İşte İslâmî kesimler de dâhil, bütün toplum kesimleri meselenin püf
noktası burası olmasına rağmen bunu göremedi, ne yazık ki!
Göremezdi; çünkü dünyada, coğrafyamızda ve ülkemizde yaşanan
hâdiselere geniş bir perspektiften, medeniyet perspektifinden
bakacak ve tarih felsefesi yaparak bizi aydınlatacak güçlü fikir
adamlarından yoksun bu ülke.
Önce şunu zihninize kazıyacaksınız: Yüzyıllık süreçte, tarihi,
İslâm'ın alacağı şekil belirleyecek. Küresel seküler-kapitalist
sistem, iki asırda bütün dinleri fosilleştirdi ve dize getirdi;
sadece İslâm'ı fosilleştiremedi ve dize getiremedi.

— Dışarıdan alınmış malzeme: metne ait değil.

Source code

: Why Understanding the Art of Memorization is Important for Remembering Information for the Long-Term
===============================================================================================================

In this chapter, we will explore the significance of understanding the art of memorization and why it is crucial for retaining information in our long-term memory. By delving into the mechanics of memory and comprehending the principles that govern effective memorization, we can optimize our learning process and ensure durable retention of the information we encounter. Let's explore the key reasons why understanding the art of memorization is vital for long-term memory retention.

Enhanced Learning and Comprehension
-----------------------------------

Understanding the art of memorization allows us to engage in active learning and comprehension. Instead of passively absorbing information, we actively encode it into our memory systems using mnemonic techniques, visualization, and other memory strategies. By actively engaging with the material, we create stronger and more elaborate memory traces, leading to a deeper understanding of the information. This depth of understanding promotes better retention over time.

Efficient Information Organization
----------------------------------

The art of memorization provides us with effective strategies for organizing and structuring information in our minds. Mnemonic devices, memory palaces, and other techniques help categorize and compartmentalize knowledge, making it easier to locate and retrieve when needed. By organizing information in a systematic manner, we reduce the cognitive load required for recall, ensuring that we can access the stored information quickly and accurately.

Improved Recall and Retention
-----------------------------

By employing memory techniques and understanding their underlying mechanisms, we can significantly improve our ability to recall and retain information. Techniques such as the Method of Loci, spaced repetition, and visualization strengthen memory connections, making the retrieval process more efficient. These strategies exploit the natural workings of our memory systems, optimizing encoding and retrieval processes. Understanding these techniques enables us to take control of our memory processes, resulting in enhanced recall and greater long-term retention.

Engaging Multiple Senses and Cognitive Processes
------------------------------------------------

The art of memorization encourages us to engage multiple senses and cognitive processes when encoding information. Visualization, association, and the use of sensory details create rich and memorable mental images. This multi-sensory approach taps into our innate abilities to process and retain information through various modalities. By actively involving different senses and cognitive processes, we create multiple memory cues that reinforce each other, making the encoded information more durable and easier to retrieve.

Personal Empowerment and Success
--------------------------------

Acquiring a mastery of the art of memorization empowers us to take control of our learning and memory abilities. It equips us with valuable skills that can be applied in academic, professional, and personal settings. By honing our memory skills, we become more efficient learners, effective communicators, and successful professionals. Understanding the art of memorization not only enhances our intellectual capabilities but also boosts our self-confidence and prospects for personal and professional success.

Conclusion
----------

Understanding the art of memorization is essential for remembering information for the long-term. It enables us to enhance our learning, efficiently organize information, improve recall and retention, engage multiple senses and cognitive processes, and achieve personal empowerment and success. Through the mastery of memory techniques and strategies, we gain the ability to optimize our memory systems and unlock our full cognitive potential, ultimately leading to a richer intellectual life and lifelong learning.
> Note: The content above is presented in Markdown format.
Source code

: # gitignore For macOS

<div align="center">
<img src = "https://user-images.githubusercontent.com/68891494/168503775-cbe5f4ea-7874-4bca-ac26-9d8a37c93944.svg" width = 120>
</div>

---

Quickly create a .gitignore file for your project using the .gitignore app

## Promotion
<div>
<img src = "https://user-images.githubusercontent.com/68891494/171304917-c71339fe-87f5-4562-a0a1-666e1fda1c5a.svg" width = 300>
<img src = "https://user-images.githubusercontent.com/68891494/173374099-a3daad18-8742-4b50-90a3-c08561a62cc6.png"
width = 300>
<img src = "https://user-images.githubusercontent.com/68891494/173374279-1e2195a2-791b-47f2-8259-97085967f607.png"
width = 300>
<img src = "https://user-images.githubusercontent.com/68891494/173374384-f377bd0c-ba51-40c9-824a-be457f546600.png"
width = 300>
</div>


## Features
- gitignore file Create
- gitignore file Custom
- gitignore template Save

KÜRESEL SİSTEM, NEDEN EHL-İ SÜNNET OMURGA'YI ÇÖKERTİYOR VE ŞİA'NIN
ÖNÜNÜ AÇIYOR?
1989 yılında bizzat dönemin NATO Genel Sekreteri Willy Cleas'ın
ağzından açıkça “küresel sistemin önündeki en büyük tehdit
İslâm'dır” denildi ve İslâm, hedef tahtasına yerleştirildi.
Hayatî soru şu burada: Hangi İslâm?
Şiî İslâm değil elbette. Aksine, Şia'nın ve dolayısıyla İran'ın önü
son çeyrek asırdan itibaren inanılmaz bir şekilde açılıyor. İran,
kültürel / bilkuvve olarak Türk cumhuriyetlerine, siyasî / bilfiil
olarak da bütün bir Arabistan Yarımadası'na, özellikle de
Türkiye'nin güneyine yerleştiriliyor!
Niçin peki?
Ehl-i Sünnet Omurga'nın yegâne temsilcisi iki ülkenin, Mısır ile
Türkiye'nin düşürülmesi için...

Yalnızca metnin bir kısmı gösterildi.